▸ **Provided passage**
- the action of checking or proving the validity or accuracy of something
- recognition or affirmation that a person or their feelings or opinions are valid or worthwhile
As women, why do we seek validation from other women, and why do this opinions and compliments mean more to us than those that come from men?
I grew up with an older sister and we’re very close. To me, her opinion was sacrosanct. Whenever she complimented my outfit or if she liked my makeup, that gave me the confidence to try it again; the recognition from one woman to another that, yes, you’re doing good.
I’m also very close to my dad. He compliments me too. But whilst I trust his judgement, whilst it’s nice to hear, I never actively seek compliments from him, I never require his validation not in the way I do my sisters’.
my mother’s opinion has always meant more
The concept and importance of motherhood has been examined and analysed in sociological, anthropological and psychological studies for years. Understanding the way our mothers influence life as individuals, families and societies changes throughout cultures, arguments pushing for natural instincts, other for prescribed social constructs. Against the many theories, the curiosity into how our mothers influence or affect as individuals, families and societies has been the focal point of the career of many individuals and can’t be easily explained by me in these few hundred words.
“The best way for us to cultivate fearlessness in our daughters and other young women is by example. If they see their mothers and other women in their lives going forward despite fear, they’ll know it’s possible.” – Gloria Steinem
Instead, I call you to think on experience. With your mother, grandmother, stepmother, that one friend that always reminds you to drink water, god mother, aunt or sister. That drunk girl you met in a bathroom who complimented your shoes and made your day.
Why? Why does it matter if a random girl approves of your choice of shoe?
Because it’s an acknowledgement. From woman to woman. It’s support, empowerment, even if over a superficial thing like a shoe.
Why do we seek external validation?
As women, we tend to go through this world deflecting compliments, putting ourselves and invalidating ourselves. We modify our behaviours and attitudes to avoid coming across as narcissistic, self-centred or vain.
As we grow up, we face struggles with our bodies, our intelligence, our confidence. The aspects about us that are judged when we’re just girls affect the way we perceive ourselves as women. When disempowerment is internalized and we struggle to validate ourselves, we seek from external sources.
Why other Women?

▸ **Problems**
(A) Answer these questions about the essay on validation, one answer per line and marked the same way:
(i) What family member does the writer say they grew up with?
(ii) Who is credited with the quote in the essay on validation?
(iii) Which three things does the essay on validation say we face struggles with as we grow up?
(B) Please sum up the essay on validation in two sentences.
(C) Carry on the essay on validation from its last line, "Why other Women?"

▸ **Provided records**
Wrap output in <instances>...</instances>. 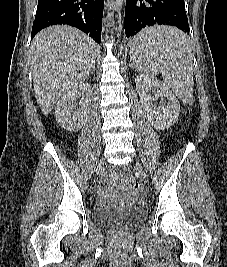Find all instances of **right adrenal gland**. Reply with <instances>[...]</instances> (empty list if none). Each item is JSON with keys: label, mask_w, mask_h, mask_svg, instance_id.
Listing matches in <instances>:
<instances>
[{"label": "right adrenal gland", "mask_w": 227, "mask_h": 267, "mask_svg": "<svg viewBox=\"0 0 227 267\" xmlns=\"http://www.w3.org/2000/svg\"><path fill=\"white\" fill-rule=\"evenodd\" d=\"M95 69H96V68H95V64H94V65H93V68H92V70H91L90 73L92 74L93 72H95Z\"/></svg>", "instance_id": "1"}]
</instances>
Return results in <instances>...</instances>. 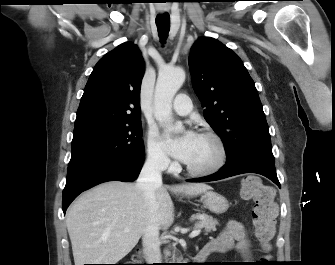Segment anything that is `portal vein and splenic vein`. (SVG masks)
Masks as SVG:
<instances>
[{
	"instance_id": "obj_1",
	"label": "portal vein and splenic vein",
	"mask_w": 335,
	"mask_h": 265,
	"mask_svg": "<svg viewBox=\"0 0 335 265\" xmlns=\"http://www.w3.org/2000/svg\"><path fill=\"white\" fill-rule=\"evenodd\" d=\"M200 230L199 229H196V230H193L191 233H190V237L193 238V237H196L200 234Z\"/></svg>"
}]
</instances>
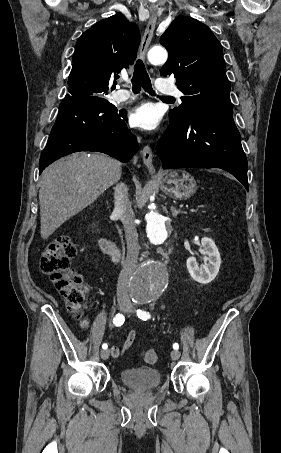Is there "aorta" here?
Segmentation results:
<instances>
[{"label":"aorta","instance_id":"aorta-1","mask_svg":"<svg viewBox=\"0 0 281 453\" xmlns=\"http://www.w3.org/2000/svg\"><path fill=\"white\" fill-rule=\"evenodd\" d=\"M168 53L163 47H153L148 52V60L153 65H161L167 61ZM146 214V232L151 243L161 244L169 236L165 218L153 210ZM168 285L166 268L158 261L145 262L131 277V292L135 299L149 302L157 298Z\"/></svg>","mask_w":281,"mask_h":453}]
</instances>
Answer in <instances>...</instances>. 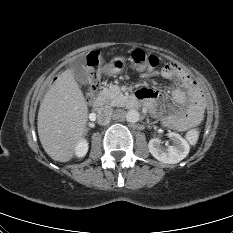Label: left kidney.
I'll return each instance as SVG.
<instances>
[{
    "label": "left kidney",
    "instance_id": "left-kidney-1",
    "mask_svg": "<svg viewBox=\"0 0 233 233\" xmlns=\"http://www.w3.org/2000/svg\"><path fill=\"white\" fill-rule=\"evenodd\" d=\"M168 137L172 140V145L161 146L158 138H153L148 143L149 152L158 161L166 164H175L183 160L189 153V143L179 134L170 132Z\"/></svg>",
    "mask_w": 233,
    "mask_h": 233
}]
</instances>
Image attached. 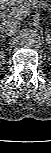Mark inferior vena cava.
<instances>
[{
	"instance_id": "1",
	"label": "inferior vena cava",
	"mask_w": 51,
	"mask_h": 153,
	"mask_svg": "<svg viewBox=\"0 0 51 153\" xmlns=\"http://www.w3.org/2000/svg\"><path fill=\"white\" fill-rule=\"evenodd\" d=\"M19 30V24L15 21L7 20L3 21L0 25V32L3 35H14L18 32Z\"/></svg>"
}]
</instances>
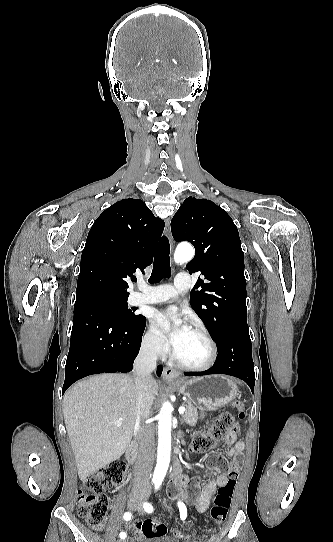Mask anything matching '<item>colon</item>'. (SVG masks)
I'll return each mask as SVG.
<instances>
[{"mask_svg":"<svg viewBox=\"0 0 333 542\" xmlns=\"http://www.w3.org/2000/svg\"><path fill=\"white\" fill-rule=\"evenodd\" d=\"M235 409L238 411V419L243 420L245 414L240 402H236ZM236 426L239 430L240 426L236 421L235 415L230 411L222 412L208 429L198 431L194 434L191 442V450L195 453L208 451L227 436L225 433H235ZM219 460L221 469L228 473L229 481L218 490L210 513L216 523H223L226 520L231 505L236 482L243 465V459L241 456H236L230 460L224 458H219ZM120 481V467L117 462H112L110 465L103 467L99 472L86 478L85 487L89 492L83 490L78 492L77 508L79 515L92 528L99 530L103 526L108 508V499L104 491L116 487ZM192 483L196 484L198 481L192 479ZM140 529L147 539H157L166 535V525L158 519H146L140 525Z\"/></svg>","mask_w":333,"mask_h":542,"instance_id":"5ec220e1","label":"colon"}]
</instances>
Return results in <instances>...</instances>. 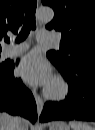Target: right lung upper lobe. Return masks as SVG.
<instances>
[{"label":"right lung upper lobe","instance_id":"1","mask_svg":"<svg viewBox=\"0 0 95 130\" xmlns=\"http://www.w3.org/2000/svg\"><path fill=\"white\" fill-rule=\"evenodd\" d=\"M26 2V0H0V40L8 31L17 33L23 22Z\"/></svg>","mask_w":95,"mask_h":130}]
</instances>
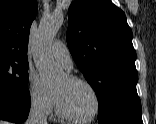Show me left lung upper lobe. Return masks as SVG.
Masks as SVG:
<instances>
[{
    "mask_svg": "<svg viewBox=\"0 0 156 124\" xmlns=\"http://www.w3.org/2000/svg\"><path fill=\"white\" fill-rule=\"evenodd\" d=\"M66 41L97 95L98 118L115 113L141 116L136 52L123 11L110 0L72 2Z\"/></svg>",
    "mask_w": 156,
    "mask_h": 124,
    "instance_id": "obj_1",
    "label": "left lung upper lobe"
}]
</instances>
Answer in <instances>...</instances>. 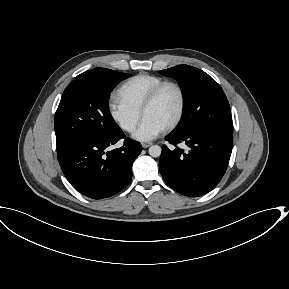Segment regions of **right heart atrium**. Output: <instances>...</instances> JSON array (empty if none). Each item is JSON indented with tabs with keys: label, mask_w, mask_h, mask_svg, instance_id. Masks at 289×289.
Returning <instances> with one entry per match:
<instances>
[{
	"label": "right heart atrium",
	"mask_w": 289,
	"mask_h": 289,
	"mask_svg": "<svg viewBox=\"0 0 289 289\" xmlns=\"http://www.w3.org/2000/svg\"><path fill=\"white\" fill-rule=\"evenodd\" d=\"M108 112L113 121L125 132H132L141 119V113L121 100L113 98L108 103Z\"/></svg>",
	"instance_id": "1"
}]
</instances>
--
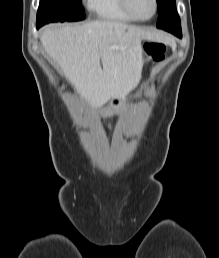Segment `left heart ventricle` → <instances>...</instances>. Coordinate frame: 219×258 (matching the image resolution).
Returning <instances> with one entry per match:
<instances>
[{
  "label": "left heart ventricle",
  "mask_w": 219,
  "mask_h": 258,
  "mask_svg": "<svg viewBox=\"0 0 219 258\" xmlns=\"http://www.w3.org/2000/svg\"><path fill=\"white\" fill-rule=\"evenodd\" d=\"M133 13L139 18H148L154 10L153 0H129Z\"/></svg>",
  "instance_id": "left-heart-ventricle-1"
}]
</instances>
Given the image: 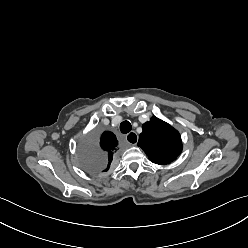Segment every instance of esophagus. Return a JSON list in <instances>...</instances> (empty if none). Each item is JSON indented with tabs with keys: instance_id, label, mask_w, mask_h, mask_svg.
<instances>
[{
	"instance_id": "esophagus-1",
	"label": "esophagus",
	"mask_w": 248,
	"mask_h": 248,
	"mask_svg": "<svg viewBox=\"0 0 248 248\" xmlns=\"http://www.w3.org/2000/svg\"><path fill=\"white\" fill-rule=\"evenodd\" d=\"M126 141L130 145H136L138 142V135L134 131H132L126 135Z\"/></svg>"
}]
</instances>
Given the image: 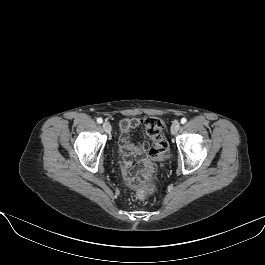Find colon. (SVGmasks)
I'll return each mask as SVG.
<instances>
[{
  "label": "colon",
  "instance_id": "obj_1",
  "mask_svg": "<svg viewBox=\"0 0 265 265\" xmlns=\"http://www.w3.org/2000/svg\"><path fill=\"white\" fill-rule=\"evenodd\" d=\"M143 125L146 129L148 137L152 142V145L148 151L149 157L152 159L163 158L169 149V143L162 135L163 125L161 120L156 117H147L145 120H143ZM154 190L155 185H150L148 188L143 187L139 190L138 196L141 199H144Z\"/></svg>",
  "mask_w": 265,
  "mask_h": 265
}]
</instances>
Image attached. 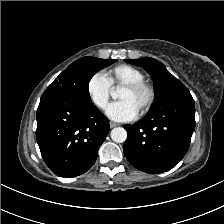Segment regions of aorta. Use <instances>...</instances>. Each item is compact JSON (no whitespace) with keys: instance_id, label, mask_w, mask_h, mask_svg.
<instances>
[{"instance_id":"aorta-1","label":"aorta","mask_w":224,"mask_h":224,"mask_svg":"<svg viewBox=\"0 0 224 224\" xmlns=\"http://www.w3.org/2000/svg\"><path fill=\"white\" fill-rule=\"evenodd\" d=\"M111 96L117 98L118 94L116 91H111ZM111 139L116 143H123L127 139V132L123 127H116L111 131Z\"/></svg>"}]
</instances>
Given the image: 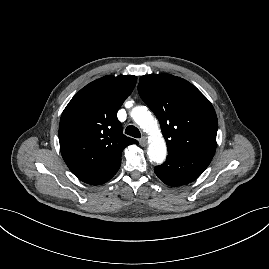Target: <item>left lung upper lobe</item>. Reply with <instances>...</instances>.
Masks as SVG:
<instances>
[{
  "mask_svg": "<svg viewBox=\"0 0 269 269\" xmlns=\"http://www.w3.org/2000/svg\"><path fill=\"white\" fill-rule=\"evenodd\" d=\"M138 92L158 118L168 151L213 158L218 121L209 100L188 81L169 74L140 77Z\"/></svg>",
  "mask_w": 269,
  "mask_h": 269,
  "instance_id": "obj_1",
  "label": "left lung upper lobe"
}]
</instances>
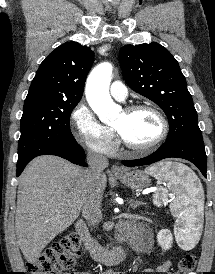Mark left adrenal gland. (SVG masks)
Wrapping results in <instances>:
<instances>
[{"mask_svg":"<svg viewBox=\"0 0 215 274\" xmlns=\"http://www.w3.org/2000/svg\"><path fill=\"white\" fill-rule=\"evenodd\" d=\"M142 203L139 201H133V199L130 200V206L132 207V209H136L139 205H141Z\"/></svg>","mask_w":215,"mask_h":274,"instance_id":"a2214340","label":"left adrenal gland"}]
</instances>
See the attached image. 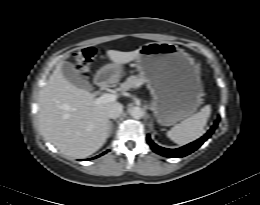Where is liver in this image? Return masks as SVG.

▸ **Answers below**
(A)
(i) An older sister.
(ii) Gloria Steinem.
(iii) Our bodies, our intelligence and our confidence.

(B) The essay on validation asks why women seek validation from other women and value it more than men's, pointing to the writer's older sister, whose compliments gave the writer confidence, while the writer never seeks validation from their dad in the same way. It holds that a woman's approval, even of a shoe, is an acknowledgement and support, and that women seek external validation because judgments made about them as girls affect how they see themselves and leave them struggling to validate themselves.

(C)
There’s no ironclad reasoning for why women seek the validation of other women. It varies, as indeed, do women. You might be sat there reading this thinking, I don’t do that. That’s fine. Perhaps you don’t seek validation but can’t ignore the rush of warmth or affirmation you feel with you are.
Women have nothing to gain from complimenting other women. The validation comes without strings, without ulterior motives. Two women from completely different sides of the world with different looks, cultures and ideologies can stand face to face and find a way to complement each other, find a way to connect.
Personally, I take this from two aspects. The first, as the feminist recognition that we need to support each other. We need to stick together, act together. Look at women’s marches, look at #MeToo. We find ways to relate, connect and support. Because with the gender disparity that exists, and does so in just about every society, we look out for each other. And the best way of doing so, is through validation. Is through kindness and love and acceptance.
The second, and related to the above, is that my mother had never lied to me. Never sugar coated, never held back. If something was off, she’d tell me. If something was good, she’d tell me. It seems to run in the family. My grandmother offers her opinion, good or bad without judgement or bias. Truth. In its purest sense. Just about everything I’m doing, my grandmother did, my mother did, my sister is doing.
This trust that I place in the women in my life, that they will tell me what I need to hear, not what I want to hear, without expecting anything in return, is one the most genuine connections I have.
We learn from our mothers, from the women in our lives. They teach us how to stand for ourselves and speak for ourselves.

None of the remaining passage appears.